# SUPPLIED PASSAGE
------------------------------------------------------------------------
To find a solution to this problem we need the arrangement of four faces of each of the cubes. To represent the information of two opposite faces of all the four cubes we need a directed subgraph instead of an undirected one because two directions can only represent two opposite faces, but not whether a face should be at the front or at the back.

So if we have two directed subgraphs, we can actually represent all the four faces (which matter) of all the four cubes.
- First directed graph will represent the front and back faces.
- Second directed graph will represent the left and right faces.

We cannot randomly select any two subgraphs - so what are the criteria for selecting?

We need to choose graphs such that:
1. the two subgraphs have no edges in common, because if there is an edge which is common that means at least one cube has the pair of opposite faces of exactly the same color, that is, if a cube has Red and Blue as its front and back faces, then the same is true for its left and right faces.
2. a subgraph contains only one edge from each cube, because the sub graph has to account for all the cubes and one edge can completely represent a pair of opposite faces.
3. a subgraph can contain only vertices of degree two, because a degree of two means a color can only be present at faces of two cubes. Easy way to understand is that there are eight faces to be equally divided into four colors. So, two per color.

After understanding these restrictions if we try to derive the two sub graphs, we may end up with one possible set as shown in Image 3. Each edge line style represents a cube.

Mapping the edges of the two directed subgraphs to the left (L) and right (R), and front (F) and back (B) faces solves the puzzle

The upper subgraph lets one derive the left and the right face colors of the corresponding cube. E.g.:
1. The solid arrow from Red to Green says that the first cube will have Red in the left face and Green at the Right.
2. The dashed arrow from Blue to Red says that the second cube will have Blue in the left face and Red at the Right.
3. The dotted arrow from White to Blue says that the third cube will have White in the left face and Blue at the Right.
4. The dash-dotted arrow from Green to White says that the fourth cube will have Green in the left face and White at the Right.
------------------------------------------------------------------------
# INFORMATION SHOWN

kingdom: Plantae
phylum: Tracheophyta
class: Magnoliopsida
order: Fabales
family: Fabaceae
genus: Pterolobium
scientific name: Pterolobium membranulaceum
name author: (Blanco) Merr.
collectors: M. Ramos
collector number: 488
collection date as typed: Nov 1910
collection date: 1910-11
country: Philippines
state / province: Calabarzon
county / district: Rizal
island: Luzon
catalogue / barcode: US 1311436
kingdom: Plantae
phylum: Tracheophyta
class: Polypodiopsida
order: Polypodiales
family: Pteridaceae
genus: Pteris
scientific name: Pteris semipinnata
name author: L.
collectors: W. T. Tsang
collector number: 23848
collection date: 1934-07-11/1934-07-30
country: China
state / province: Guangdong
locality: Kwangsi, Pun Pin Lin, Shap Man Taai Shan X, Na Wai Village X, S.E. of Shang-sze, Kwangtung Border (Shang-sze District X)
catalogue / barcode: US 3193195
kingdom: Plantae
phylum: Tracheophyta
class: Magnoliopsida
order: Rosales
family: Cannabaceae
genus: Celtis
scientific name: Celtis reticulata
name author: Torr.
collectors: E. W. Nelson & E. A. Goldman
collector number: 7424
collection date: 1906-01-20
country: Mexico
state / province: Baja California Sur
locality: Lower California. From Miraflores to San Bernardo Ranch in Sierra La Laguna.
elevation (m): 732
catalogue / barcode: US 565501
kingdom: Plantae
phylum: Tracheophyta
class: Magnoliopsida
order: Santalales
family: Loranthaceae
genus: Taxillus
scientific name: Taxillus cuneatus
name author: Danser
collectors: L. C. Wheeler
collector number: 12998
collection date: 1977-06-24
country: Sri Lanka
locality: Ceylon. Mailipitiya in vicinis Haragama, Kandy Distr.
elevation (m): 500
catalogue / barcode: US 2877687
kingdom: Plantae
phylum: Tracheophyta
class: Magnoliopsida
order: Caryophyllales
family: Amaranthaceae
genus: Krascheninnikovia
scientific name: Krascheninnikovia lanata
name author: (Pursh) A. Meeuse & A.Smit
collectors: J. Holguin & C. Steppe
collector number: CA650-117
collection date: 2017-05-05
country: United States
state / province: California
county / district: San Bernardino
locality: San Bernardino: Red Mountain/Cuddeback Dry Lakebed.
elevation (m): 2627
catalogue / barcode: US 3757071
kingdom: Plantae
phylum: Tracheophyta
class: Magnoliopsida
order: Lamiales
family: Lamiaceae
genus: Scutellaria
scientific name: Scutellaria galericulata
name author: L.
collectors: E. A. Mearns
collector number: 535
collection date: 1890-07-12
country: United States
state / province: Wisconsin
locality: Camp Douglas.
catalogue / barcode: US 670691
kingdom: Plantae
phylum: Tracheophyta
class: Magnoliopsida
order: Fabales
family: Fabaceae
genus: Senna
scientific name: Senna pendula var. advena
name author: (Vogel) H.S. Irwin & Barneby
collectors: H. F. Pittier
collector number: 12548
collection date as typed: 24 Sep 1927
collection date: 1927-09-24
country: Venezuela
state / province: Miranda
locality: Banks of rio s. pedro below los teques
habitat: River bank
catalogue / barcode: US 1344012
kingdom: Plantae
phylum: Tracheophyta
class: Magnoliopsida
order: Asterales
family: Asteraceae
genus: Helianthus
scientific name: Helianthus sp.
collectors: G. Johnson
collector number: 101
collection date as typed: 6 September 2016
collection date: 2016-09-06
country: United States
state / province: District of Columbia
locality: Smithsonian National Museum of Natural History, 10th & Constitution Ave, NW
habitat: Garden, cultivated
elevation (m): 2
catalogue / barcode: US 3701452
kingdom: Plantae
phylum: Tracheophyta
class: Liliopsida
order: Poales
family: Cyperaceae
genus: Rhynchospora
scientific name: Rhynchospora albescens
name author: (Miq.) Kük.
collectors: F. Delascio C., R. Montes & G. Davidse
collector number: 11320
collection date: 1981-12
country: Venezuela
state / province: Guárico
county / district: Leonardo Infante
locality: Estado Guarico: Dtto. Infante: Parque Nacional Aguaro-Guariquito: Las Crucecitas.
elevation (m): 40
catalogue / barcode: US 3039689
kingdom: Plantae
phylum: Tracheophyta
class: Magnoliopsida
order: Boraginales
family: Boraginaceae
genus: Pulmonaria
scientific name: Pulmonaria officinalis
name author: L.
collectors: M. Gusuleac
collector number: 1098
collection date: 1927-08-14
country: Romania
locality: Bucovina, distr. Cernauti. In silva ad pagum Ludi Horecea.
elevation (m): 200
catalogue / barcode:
------------------------------------------------------------------------
# REQUIREMENT 1
From the cube-puzzle text, copy the part that opens with the words containing "- Second directed" and closes with "of opposite faces.".
# REQUIREMENT 2
List every arrow line style that the cube-puzzle text names for the edges of the upper subgraph.
# REQUIREMENT 3
Continue the text on solving the four-cube puzzle with directed subgraphs, starting right after its last sentence.

# EXERCISE ANSWER 1
- Second directed graph will represent the left and right faces.

We cannot randomly select any two subgraphs - so what are the criteria for selecting?

We need to choose graphs such that:
1. the two subgraphs have no edges in common, because if there is an edge which is common that means at least one cube has the pair of opposite faces of exactly the same color, that is, if a cube has Red and Blue as its front and back faces, then the same is true for its left and right faces.
2. a subgraph contains only one edge from each cube, because the sub graph has to account for all the cubes and one edge can completely represent a pair of opposite faces.

# EXERCISE ANSWER 2
solid, dashed, dotted, dash-dotted

# EXERCISE ANSWER 3
The lower subgraph lets one derive the front and the back face colors of the corresponding cube. E.g.:
1. The solid arrow from White to Blue says that the first cube will have White in the front face and Blue at the Back.
2. The dashed arrow from Green to White says that the second cube will have Green in the front face and White at the Back.
3. The dotted arrow from Blue to Red says that the third cube will have Blue in the front face and Red at the Back.
4. The dash-dotted arrow from Red to Green says that the fourth cube will have Red in the front face and Green at the Back.

The third image shows the derived stack of cube which is the solution to the problem.

The cubes can be arbitrarily labeled, as one such solution will render 23 more by swapping the positions of the cubes but not changing their configurations.

The two directed subgraphs can represent front-to-back, and left-to-right interchangeably, i.e. one of them can represent front-to-back or left-to-right. This is because one such solution also render 3 more just by rotating. Adding the effect in 1., we generate 95 more solutions by providing only one. To put it into perspective, such four cubes can generate 24^{3} × 3 = 41472 configurations.

It is not important to take notice of the top and the bottom of the stack of cubes.

==Generalizations==

A variant with playing card suits is easier, unless the symbols can be oriented anyhow

Given n cubes, with the faces of each cube coloured with one of n colours, determining if it is possible to stack the cubes so that each colour appears exactly once on each of the 4 sides of the stack is NP-complete.

The cube stacking game is a two-player game version of this puzzle. Given an ordered list of cubes, the players take turns adding the next cube to the top of a growing stack of cubes. The loser is the first player to add a cube that causes one of the four sides of the stack to have a color repeated more than once. Robertson and Munro proved that this game is PSPACE-complete, which illustrates the observation that NP-complete puzzles tend to lead to PSPACE-complete games.